Closer to home, both the town and the county have promised resources for the project with an eye on what promise a geothermal greenhouse facility might provide for the area. With land and 100 gallons per minute of geothermal water provided by the town for the project, Pagosa Springs has committed as much as it can with an increasingly penurious budget. Likewise, the county has allocated staff resources and time towards development of the project and may further award Ballot Issue 1A funds for site construction.

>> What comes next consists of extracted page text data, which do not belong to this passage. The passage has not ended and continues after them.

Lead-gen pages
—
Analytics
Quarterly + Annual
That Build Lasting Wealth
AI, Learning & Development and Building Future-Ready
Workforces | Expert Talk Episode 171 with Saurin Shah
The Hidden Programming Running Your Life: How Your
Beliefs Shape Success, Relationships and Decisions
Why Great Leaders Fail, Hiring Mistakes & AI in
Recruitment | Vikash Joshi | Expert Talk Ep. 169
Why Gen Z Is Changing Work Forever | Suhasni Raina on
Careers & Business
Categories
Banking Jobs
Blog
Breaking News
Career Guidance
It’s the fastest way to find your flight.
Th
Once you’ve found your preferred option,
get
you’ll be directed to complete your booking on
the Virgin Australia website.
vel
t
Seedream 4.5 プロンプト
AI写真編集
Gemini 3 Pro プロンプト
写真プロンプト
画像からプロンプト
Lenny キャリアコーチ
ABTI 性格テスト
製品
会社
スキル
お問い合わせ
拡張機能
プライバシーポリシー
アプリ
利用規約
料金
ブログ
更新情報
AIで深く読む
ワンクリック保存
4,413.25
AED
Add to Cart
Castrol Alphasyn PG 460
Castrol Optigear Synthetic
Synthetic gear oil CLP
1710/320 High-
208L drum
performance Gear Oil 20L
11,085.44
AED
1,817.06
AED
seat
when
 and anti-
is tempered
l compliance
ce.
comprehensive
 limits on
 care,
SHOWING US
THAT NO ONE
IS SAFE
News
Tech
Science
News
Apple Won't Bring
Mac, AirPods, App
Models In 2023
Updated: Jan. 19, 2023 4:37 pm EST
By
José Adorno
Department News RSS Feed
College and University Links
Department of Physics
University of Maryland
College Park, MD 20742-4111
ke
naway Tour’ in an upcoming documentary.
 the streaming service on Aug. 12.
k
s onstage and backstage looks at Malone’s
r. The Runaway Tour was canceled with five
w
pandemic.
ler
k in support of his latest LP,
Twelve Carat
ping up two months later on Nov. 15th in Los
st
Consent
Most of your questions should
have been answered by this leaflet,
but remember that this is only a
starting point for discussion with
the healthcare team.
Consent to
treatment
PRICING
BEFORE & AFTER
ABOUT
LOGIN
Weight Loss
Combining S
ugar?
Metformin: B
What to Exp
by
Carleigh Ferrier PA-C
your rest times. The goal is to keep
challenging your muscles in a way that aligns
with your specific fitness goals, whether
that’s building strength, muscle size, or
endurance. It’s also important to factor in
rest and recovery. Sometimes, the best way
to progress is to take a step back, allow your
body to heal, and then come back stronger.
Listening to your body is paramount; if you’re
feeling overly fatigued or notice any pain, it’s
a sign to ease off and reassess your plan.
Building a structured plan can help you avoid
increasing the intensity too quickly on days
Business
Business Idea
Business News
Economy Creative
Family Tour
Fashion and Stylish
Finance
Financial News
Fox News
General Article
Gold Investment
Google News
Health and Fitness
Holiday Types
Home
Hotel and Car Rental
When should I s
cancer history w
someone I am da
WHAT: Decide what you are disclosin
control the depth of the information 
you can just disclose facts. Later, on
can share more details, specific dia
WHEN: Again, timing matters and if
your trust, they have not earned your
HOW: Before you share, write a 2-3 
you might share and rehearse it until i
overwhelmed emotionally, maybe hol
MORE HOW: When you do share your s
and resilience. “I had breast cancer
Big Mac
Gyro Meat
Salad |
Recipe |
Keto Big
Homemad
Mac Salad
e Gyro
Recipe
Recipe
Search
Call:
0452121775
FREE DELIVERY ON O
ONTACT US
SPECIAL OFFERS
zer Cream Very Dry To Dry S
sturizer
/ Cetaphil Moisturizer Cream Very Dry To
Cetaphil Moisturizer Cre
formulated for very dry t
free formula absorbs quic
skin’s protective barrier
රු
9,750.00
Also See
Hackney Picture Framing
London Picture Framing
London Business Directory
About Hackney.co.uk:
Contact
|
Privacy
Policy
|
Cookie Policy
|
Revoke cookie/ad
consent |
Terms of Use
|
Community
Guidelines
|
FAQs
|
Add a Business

Local schools have also expressed an interest in assisting with the project. Attending the groundbreaking ceremony, students from the PAC (Pirate Achievement Center) and Sally High’s seventh-grade class stood as ambassadors of the future, of Pagosa Springs and alternative energy. “The students did extensive research about this project,” said High, “especially, alternative energy resources.”
Guiseppe Margiotta, a volunteer with the PAC program, hopes his students will be involved with all aspects of the project, from construction of the domes to working in the greenhouses. “The GGP could give them a real opportunity to get some vocational skills,” said Margiotta, “But I think there’s some opportunity for other high school students to get involved in this.”
Other educational interest in the project, specifically through the Archuleta County Extension Office, has been expressed. According to Extension Agent Bill Nobles, the Extension Office intends to participate with the GGP on various levels, from consulting on various horticultural issues to the involvement of 4-H members.
Another important component, local businesses, have been eager to volunteer time, labor and expertise to project. Pagosa-based business Growing Spaces has offered to help construct the domes. Hart Construction has volunteered equipment and labor for leveling the proposed site while Dan Burkhart and Civil Design Team have volunteered site planning and surveying, as well as architectural renderings of the project. Legal matters for the site have been donated by Appraisal Services and Colorado Land Title.
Assistance from the community, however, is what the GGP is hoping to get during the next few weeks. Hoping to populate subcommittees for the project, the GGP is asking for local residents with expertise, time and commitment to step forward and help with bringing about the culmination of the greenhouses. Furthermore, the GGP will present its plan to area residents at a public forum in the Pagosa Springs Community Center from 6-8 p.m. Thursday, May 28. At that meeting, the GGP will present project designs and plans, with a question-and-input session planned during the final half of the meeting.